_Problem description_:
Repeat the lines of the data exactly and exclude any picture among them.
Segment Start: Entries shown
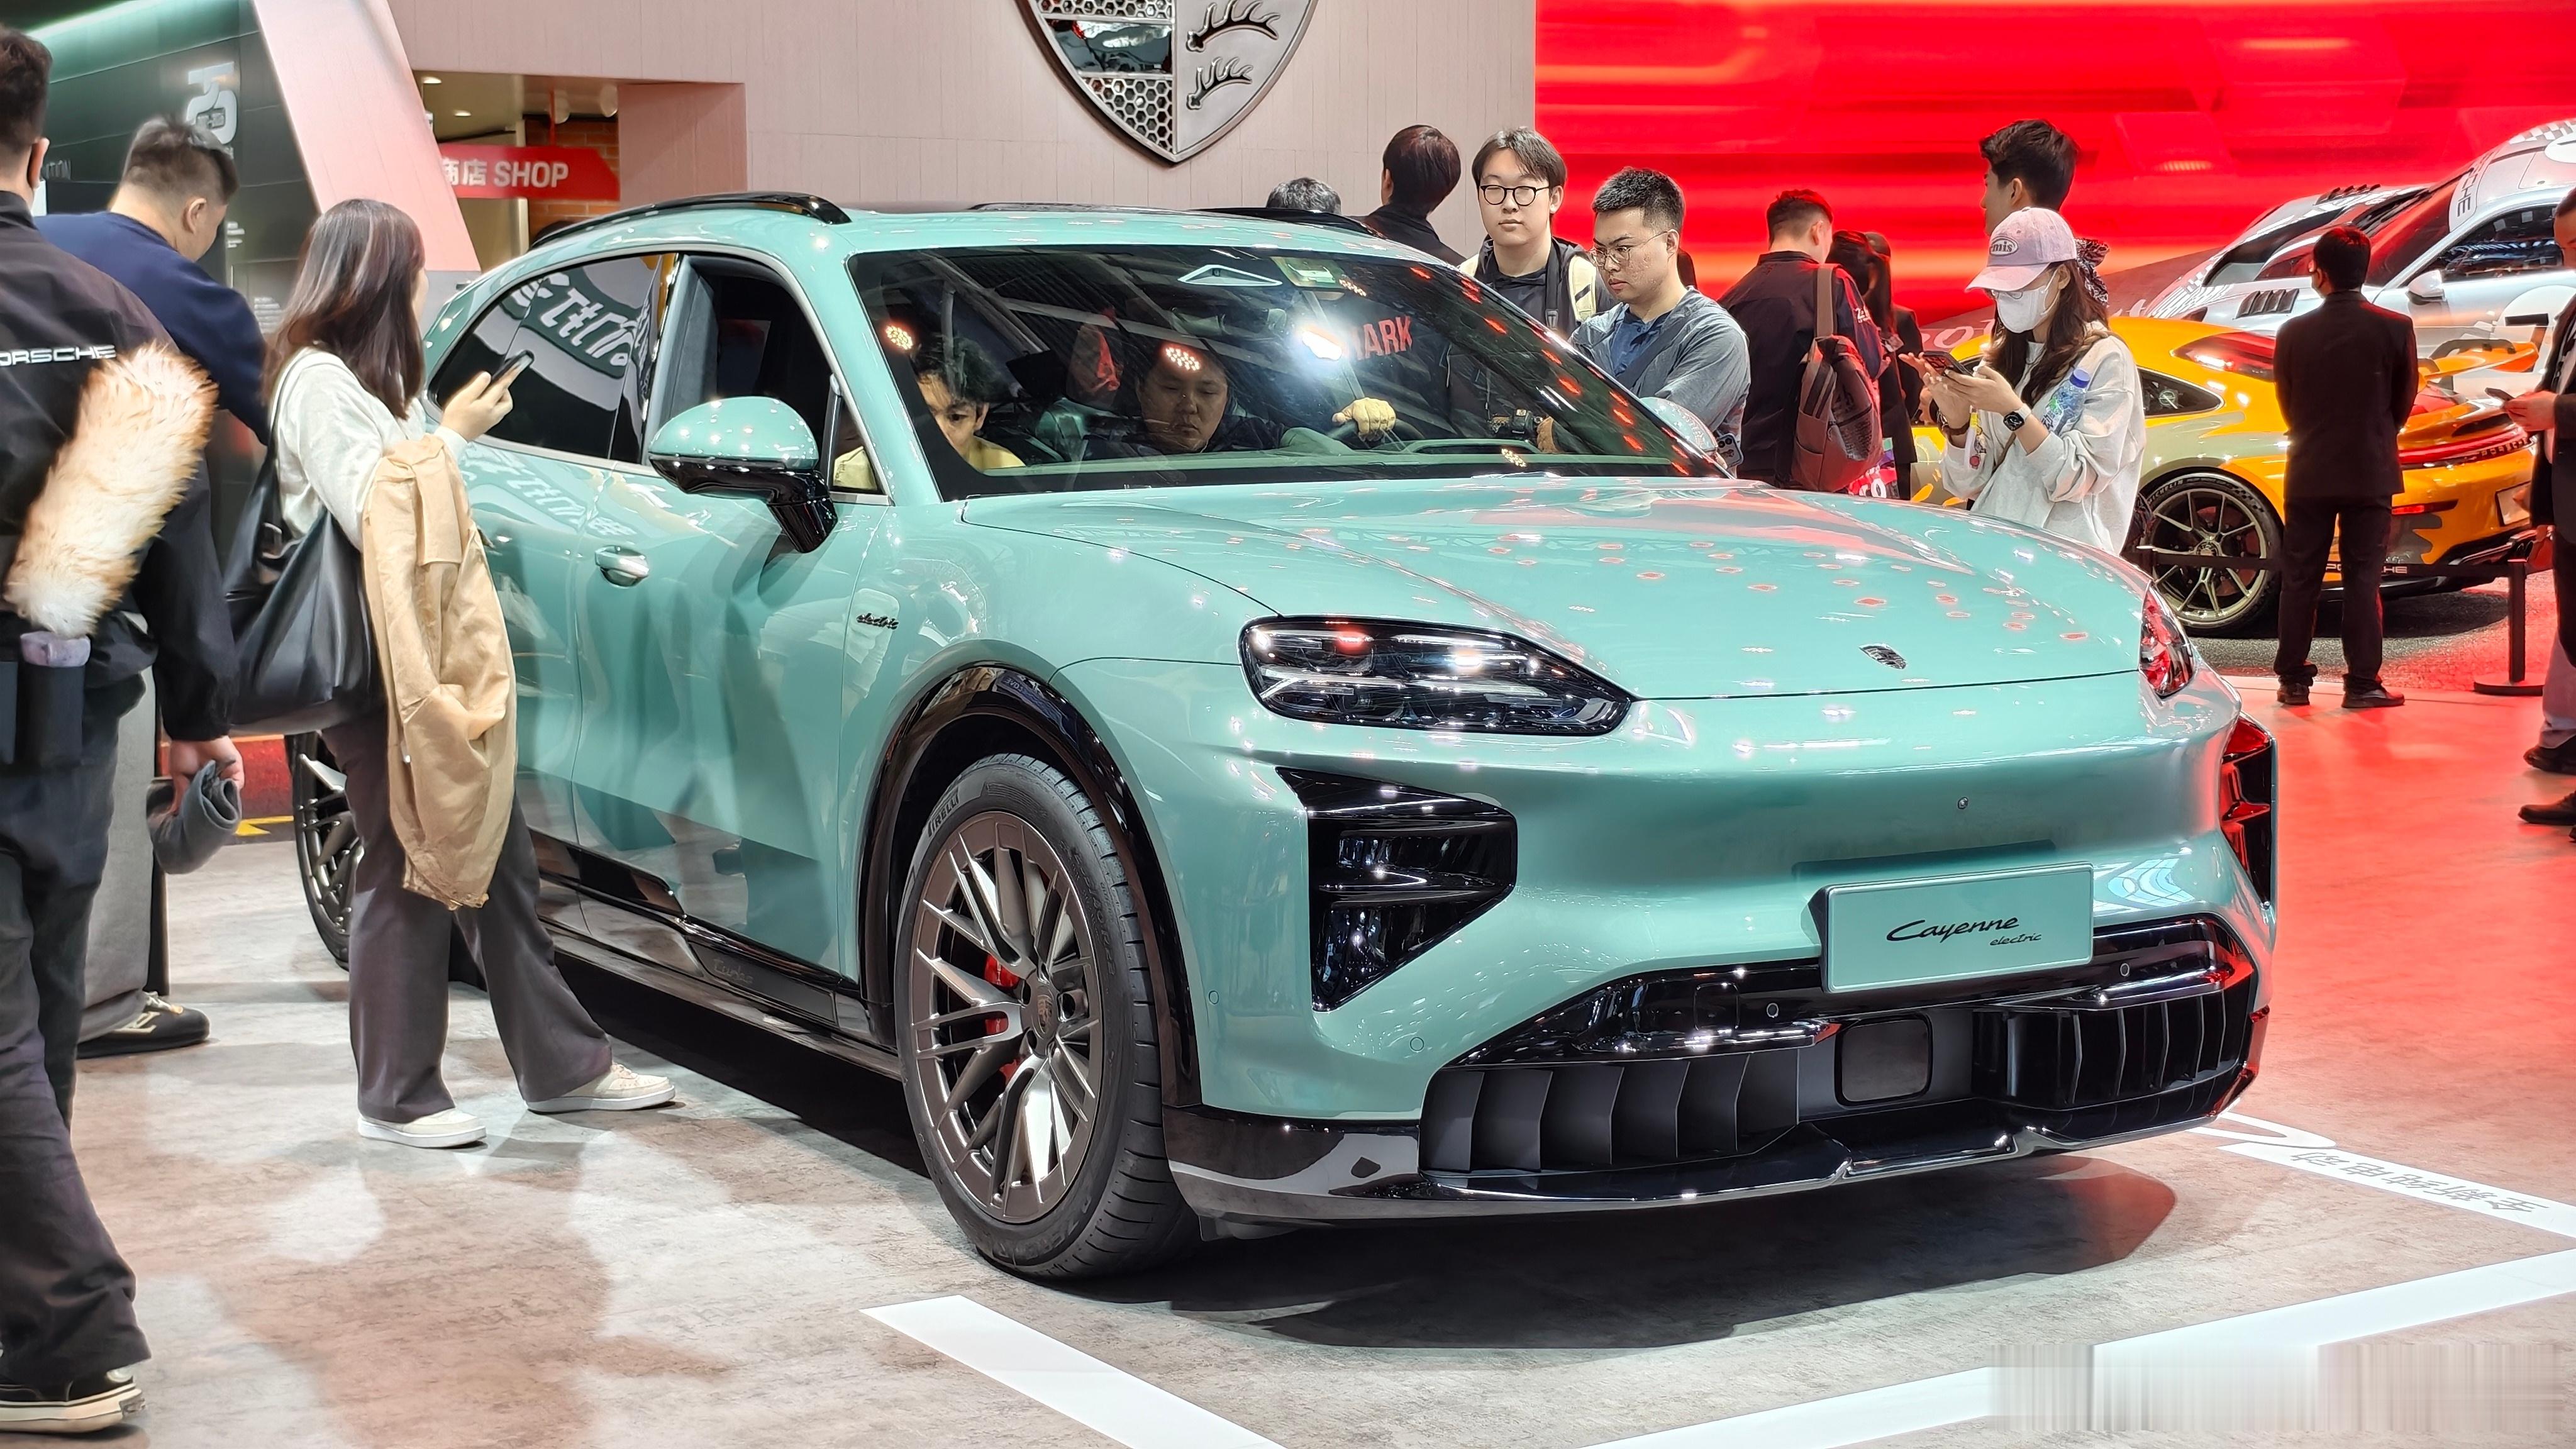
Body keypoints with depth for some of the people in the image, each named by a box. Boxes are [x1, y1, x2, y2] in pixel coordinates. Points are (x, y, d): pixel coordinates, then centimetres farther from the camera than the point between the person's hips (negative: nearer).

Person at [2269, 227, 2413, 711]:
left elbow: (2288, 404, 4)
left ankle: (2293, 679, 11)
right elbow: (2404, 402, 3)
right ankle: (2362, 683, 3)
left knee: (2300, 578, 9)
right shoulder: (2395, 329, -9)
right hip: (2371, 471, -1)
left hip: (2310, 471, 1)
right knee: (2363, 579, 4)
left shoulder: (2294, 333, -7)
Segment End: Entries shown
_Final answer_:
Body keypoints with depth for some of the people in the image, each named by a box. Boxes are [x1, y1, x2, y2] in pixel coordinates. Points are (x, y, d): pixel coordinates, then centimetres farther from the camera than the point between the person's hips (negative: nearer).

Person at [2269, 227, 2413, 711]:
left elbow: (2288, 404, 4)
left ankle: (2293, 679, 11)
right elbow: (2404, 402, 3)
right ankle: (2362, 683, 3)
left knee: (2300, 578, 9)
right shoulder: (2395, 329, -9)
right hip: (2371, 471, -1)
left hip: (2310, 471, 1)
right knee: (2363, 579, 4)
left shoulder: (2294, 333, -7)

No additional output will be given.